Objective: To examine the association between the smoking status of general practitioners (GPs) and abstinence rates among patients receiving GP-delivered brief advice for smoking cessation.

Methods: A quasi-experimental multilevel study with follow-up assessments at 6, 12, 18, and 24 months after baseline was conducted using a random sample of 39 general practices in a defined area (participation rate=87.2%). Patients aged 18-70 were consecutively screened for smoking status (n=11,560) over the course of 3 weeks and were assigned to a control group (week 1), a computer expert system intervention (week 2), or a personal counselling intervention with the GP (week 3). For the current analysis, patients participating in study week 2 were excluded. A total of 1260 patients fulfilled the inclusion criteria and 80.2% took part: 609 patients in study week 1 and 402 patients from study week 3. GPs participated in a training session concerning smoking counselling, which was held between study weeks 2 and 3. Self-reported 4-week and 6-month prolonged abstinence measures at the 6-, 12-, 18-, and 24-month follow-ups were assessed.
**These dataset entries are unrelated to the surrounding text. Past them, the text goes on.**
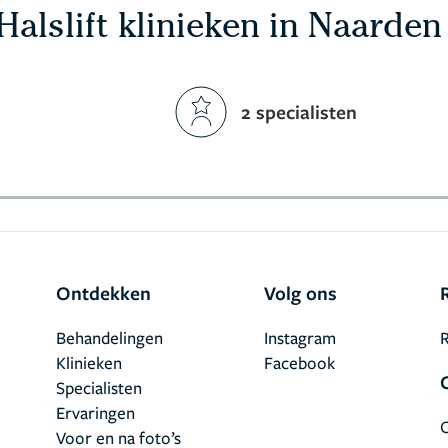
Halslift klinieken in Naarden
2 specialisten
Ontdekken
Volg ons
Behandelingen
Instagram
R
Klinieken
Facebook
Specialisten
Ervaringen
Voor en na foto’s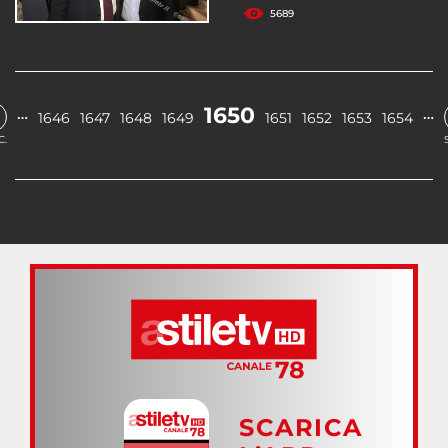
5689
1650
…
…
1646
1647
1648
1649
1651
1652
1653
1654
C.
SCARICA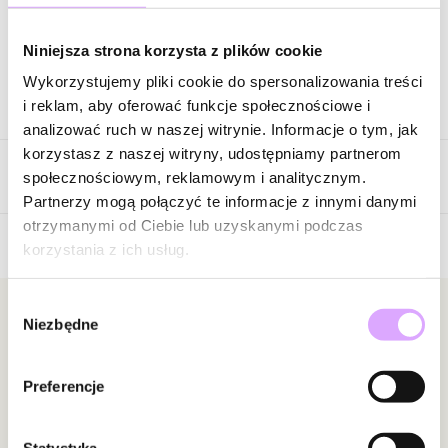
Zapytaj o produkt
Niniejsza strona korzysta z plików cookie
Wykorzystujemy pliki cookie do spersonalizowania treści
Opis produktu
i reklam, aby oferować funkcje społecznościowe i
analizować ruch w naszej witrynie. Informacje o tym, jak
Surowiec: stal szlachetna.
korzystasz z naszej witryny, udostępniamy partnerom
Opinie
Kolor surowca: srebrny.
społecznościowym, reklamowym i analitycznym.
Wielkość elementu ze słońcem: 1,30 cm.
Partnerzy mogą połączyć te informacje z innymi danymi
Rozmiar: 9.
otrzymanymi od Ciebie lub uzyskanymi podczas
Pierścionek jest elastyczny i można go zmniejszyć lub powiększyć
korzystania z ich usług.
Brak opinii
o jeden rozmiar.
Jeszcze nikt nie ocenił tego produktu.
Wybór
Zobacz inne produkty z kolekcji Steel and Shine
Bądź pierwszą osobą, która podzieli się opinią o tym
Newsletter
Niezbędne
zgody
produkcie!
Bądź na bieżąco z nowościami i promocjami!
Powiadomienie
Preferencje
W naszej witrynie opinie mogą dodawać tylko
osoby, które zakupiły produkt.
Dodaj opinię
Statystyka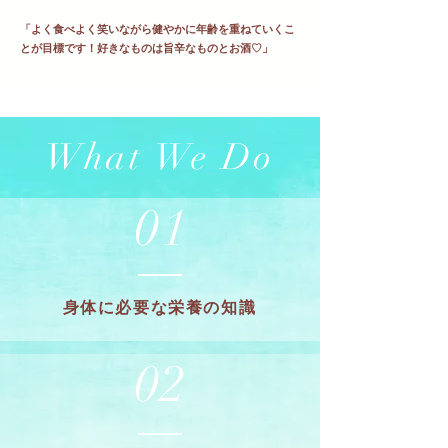
​「よく食べよく笑いながら健やかに年齢を重ねていくこ
とが目標です！好きなものは旨辛なものとお酒♡」
What We Do
01
身体に必要な栄養の知識
02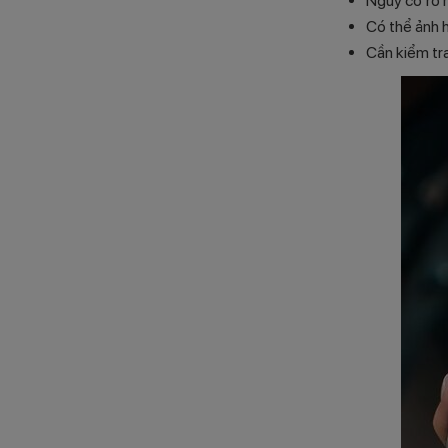
Nguy cơ rò r
Có thể ảnh h
Cần kiểm tra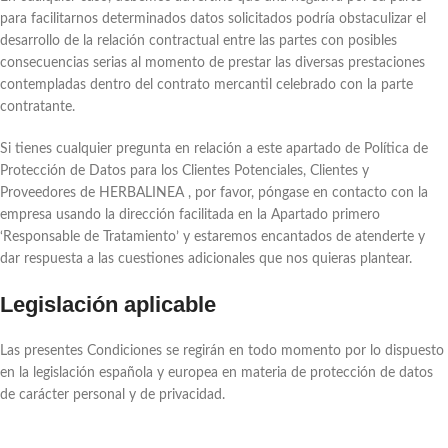
para facilitarnos determinados datos solicitados podría obstaculizar el
desarrollo de la relación contractual entre las partes con posibles
consecuencias serias al momento de prestar las diversas prestaciones
contempladas dentro del contrato mercantil celebrado con la parte
contratante.
Si tienes cualquier pregunta en relación a este apartado de Política de
Protección de Datos para los Clientes Potenciales, Clientes y
Proveedores de HERBALINEA , por favor, póngase en contacto con la
empresa usando la dirección facilitada en la Apartado primero
‘Responsable de Tratamiento’ y estaremos encantados de atenderte y
dar respuesta a las cuestiones adicionales que nos quieras plantear.
Legislación aplicable
Las presentes Condiciones se regirán en todo momento por lo dispuesto
en la legislación española y europea en materia de protección de datos
de carácter personal y de privacidad.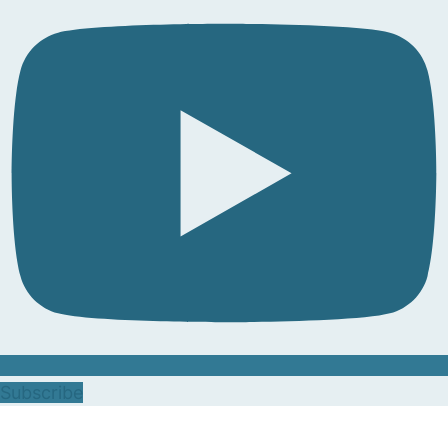
Subscribe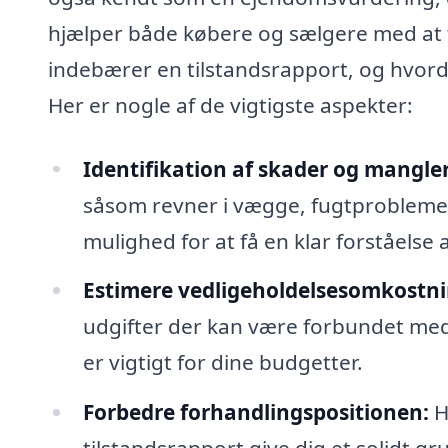
hjælper både købere og sælgere med at 
indebærer en tilstandsrapport, og hvorda
Her er nogle af de vigtigste aspekter:
Identifikation af skader og mangler
såsom revner i vægge, fugtproblemer e
mulighed for at få en klar forståelse
Estimere vedligeholdelsesomkostni
udgifter der kan være forbundet med 
er vigtigt for dine budgetter.
Forbedre forhandlingspositionen:
Hv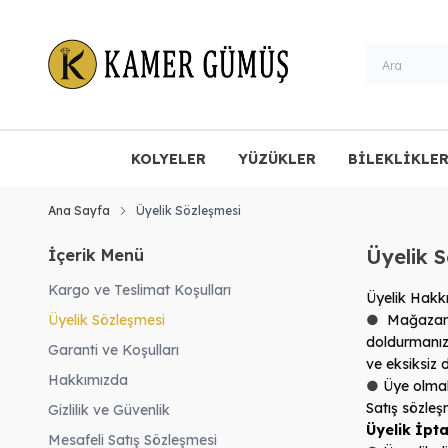
KOLYELER
YÜZÜKLER
BİLEKLİKLE
Ana Sayfa
Üyelik Sözleşmesi
Üyelik 
İçerik Menü
Kargo ve Teslimat Koşulları
Üyelik Hakk
Üyelik Sözleşmesi
●
Mağazamız
doldurmanız 
Garanti ve Koşulları
ve eksiksiz 
Hakkımızda
●
Üye olmak
Satış sözleş
Gizlilik ve Güvenlik
Üyelik İptal
Mesafeli Satış Sözleşmesi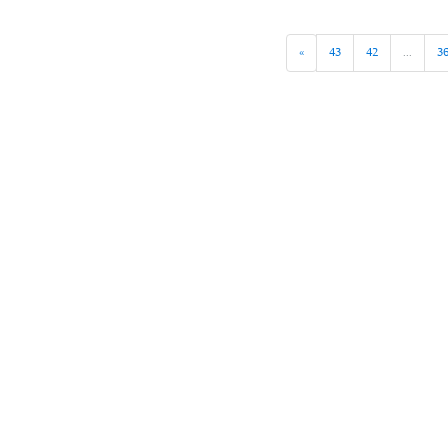
»
43
42
...
3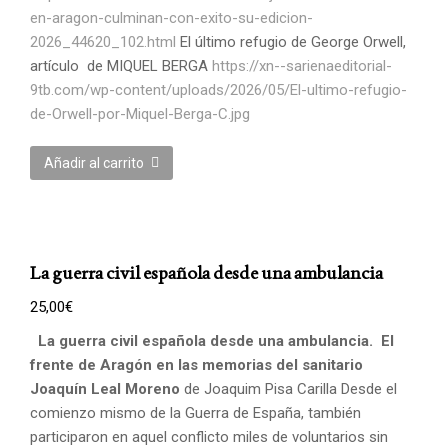
en-aragon-culminan-con-exito-su-edicion-
2026_44620_102.html
El último refugio de George Orwell,
artículo de MIQUEL BERGA
https://xn--sarienaeditorial-
9tb.com/wp-content/uploads/2026/05/El-ultimo-refugio-
de-Orwell-por-Miquel-Berga-C.jpg
Añadir al carrito
La guerra civil española desde una ambulancia
25,00
€
La guerra civil española desde una ambulancia.
El
frente de Aragón en las memorias del sanitario
Joaquín Leal Moreno
de Joaquim Pisa Carilla Desde el
comienzo mismo de la Guerra de España, también
participaron en aquel conflicto miles de voluntarios sin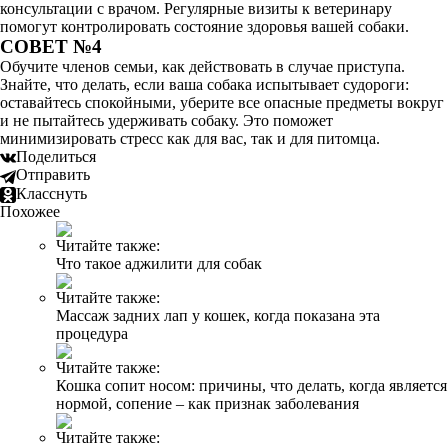
консультации с врачом. Регулярные визиты к ветеринару
помогут контролировать состояние здоровья вашей собаки.
СОВЕТ №4
Обучите членов семьи, как действовать в случае приступа.
Знайте, что делать, если ваша собака испытывает судороги:
оставайтесь спокойными, уберите все опасные предметы вокруг
и не пытайтесь удерживать собаку. Это поможет
минимизировать стресс как для вас, так и для питомца.
Поделиться
Отправить
Класснуть
Похожее
Читайте также:
Что такое аджилити для собак
Читайте также:
Массаж задних лап у кошек, когда показана эта
процедура
Читайте также:
Кошка сопит носом: причины, что делать, когда является
нормой, сопение – как признак заболевания
Читайте также: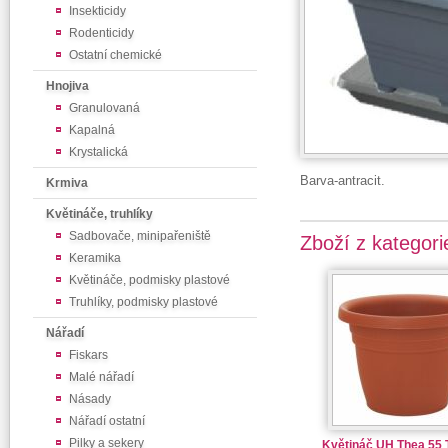
Insekticidy
Rodenticidy
Ostatní chemické
Hnojiva
Granulovaná
Kapalná
Krystalická
Barva-antracit.
Krmiva
Květináče, truhlíky
Sadbovače, minipařeniště
Zboží z kategori
Keramika
Květináče, podmisky plastové
Truhlíky, podmisky plastové
Nářadí
Fiskars
Malé nářadí
Násady
Nářadí ostatní
Pilky a sekery
Květináč UH Thea 55 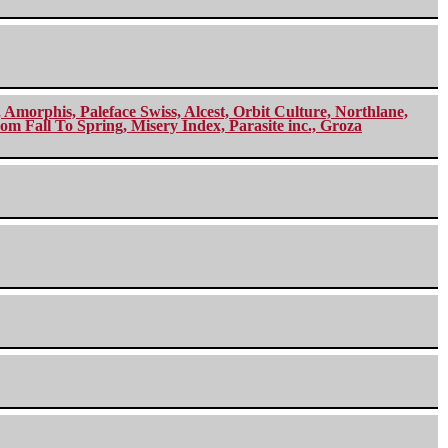
morphis, Paleface Swiss, Alcest, Orbit Culture, Northlane,
m Fall To Spring, Misery Index, Parasite inc., Groza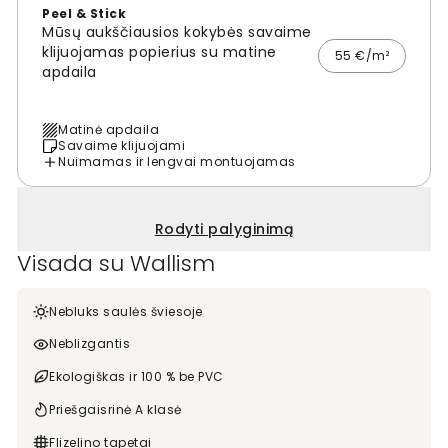
Peel & Stick
Mūsų aukščiausios kokybės savaime
klijuojamas popierius su matine
55 €/m²
apdaila
Matinė apdaila
Savaime klijuojami
Nuimamas ir lengvai montuojamas
Rodyti palyginimą
Visada su Wallism
Nebluks saulės šviesoje
Neblizgantis
Ekologiškas ir 100 % be PVC
Priešgaisrinė A klasė
Flizelino tapetai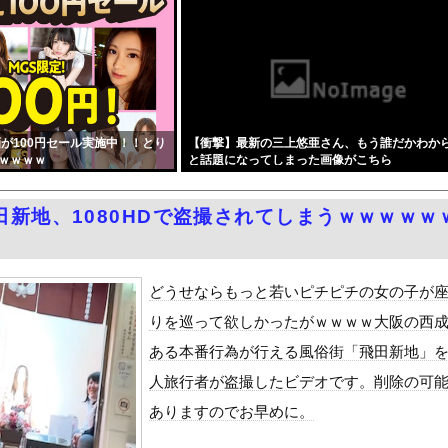
左派、「石破が日本国民から支持されまくっていた」と主張してしまう...
患っていた・・・・・
』をrawやhitomiを使わずに無料で読む方法│歯車
PTSDになる子供が増加。記憶の継承が危ぶまれる事態に
キャバ嬢 → ｗｗｗｗｗｗｗｗｗｗｗｗｗｗｗｗｗｗ
が100円セール実施中！！とり
【衝撃】最新の三上悠亜さん、もう誰だかわか
によりドアが勝手に開いてしまう件
ｗｗｗｗ
と話題になってしまった画像がこちら
ードや濡れ場おっぱいがエロ過ぎる！人生最後のラスト写真集、最高！...
周りに助けを乞う父親と、スマホを向けてインプレ稼ぎの見物人
田新地、1080HDで盗撮されてしまうｗｗｗｗｗ
ピニンファリーナ、日本の鉄道初デザイン。南海電鉄が新たな空港特急...
学部JD1年のフェラシーンがコチラ
国で認めてるもの 「キムチ」あと3つは？
どうせならもっと若いピチピチの女の子が
ダム「9門開放！（全力放流」中国都市「三峡沿線の道路水没」中国政...
りを巡って欲しかったがｗｗｗｗ大阪の西
て、ついに、、、
ある本番行為が行える風俗街「飛田新地」
代表監督を追及「なぜ負けたのか」
人旅行者が盗撮したビデオです。削除の可
べきか…1万年ぶり史上最大級の火山の兆し＝韓国の反応
ありますのでお早めに。
いた。私が上に物を投げるフリをする → 猫はこうなります…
Results: The smoking status of the GP was neither significantly related to 4-week prolonged abstinence nor 6-month prolonged abstinence among patients in a main effects model. Further modelling revealed that the intervention group modified the effect of the non-smoking status of the GP on the likelihood to quit smoking. A significant interactive effect was found between the non-smoking status of the GP and the intervention group on both abstinence measures.

Conclusion: The non-smoking status of the GP had a positive effect among counselled patients.

Practice Implications: The consideration of lifestyle behavioural variables such as the smoking status of the GP will be essential for further research concerning the efficacy of smoking interventions.